Reproduce sin cambios, por favor, el tramo del listado que va desde la línea que contiene "Maksymalnie wyposażony odtwarzacz Blu-ray z" hasta la que contiene "kupujących. Oferuje on bardzo dobrą jakość", ambas incluidas.

====== INFORMACIÓN MOSTRADA ======

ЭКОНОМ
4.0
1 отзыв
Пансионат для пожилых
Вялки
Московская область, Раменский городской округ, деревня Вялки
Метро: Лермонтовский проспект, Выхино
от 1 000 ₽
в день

======
====== INFORMACIÓN MOSTRADA ======

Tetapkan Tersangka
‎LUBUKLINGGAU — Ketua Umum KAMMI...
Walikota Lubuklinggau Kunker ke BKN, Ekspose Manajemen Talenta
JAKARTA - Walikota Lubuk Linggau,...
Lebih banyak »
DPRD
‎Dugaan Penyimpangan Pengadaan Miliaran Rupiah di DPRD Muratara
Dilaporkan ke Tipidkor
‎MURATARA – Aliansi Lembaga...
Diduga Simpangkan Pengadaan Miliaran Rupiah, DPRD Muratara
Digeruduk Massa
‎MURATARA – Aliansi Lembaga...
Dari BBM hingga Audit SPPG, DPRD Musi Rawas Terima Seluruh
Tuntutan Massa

======
====== INFORMACIÓN MOSTRADA ======

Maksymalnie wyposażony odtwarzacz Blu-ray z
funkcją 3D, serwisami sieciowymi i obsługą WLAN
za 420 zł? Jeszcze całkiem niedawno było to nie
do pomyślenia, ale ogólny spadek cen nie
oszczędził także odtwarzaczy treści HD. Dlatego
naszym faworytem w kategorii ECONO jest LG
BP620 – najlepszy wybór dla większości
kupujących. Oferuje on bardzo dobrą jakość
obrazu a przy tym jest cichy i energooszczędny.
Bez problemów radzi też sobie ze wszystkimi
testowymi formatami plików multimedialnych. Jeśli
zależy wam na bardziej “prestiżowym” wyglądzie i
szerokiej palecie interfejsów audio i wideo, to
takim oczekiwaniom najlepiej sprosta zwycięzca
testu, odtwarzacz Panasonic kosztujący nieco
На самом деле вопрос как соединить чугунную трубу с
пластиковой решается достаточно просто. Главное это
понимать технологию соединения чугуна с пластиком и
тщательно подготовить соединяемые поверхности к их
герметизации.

======

RESPUESTA DEL EJERCICIO:
Maksymalnie wyposażony odtwarzacz Blu-ray z
funkcją 3D, serwisami sieciowymi i obsługą WLAN
za 420 zł? Jeszcze całkiem niedawno było to nie
do pomyślenia, ale ogólny spadek cen nie
oszczędził także odtwarzaczy treści HD. Dlatego
naszym faworytem w kategorii ECONO jest LG
BP620 – najlepszy wybór dla większości
kupujących. Oferuje on bardzo dobrą jakość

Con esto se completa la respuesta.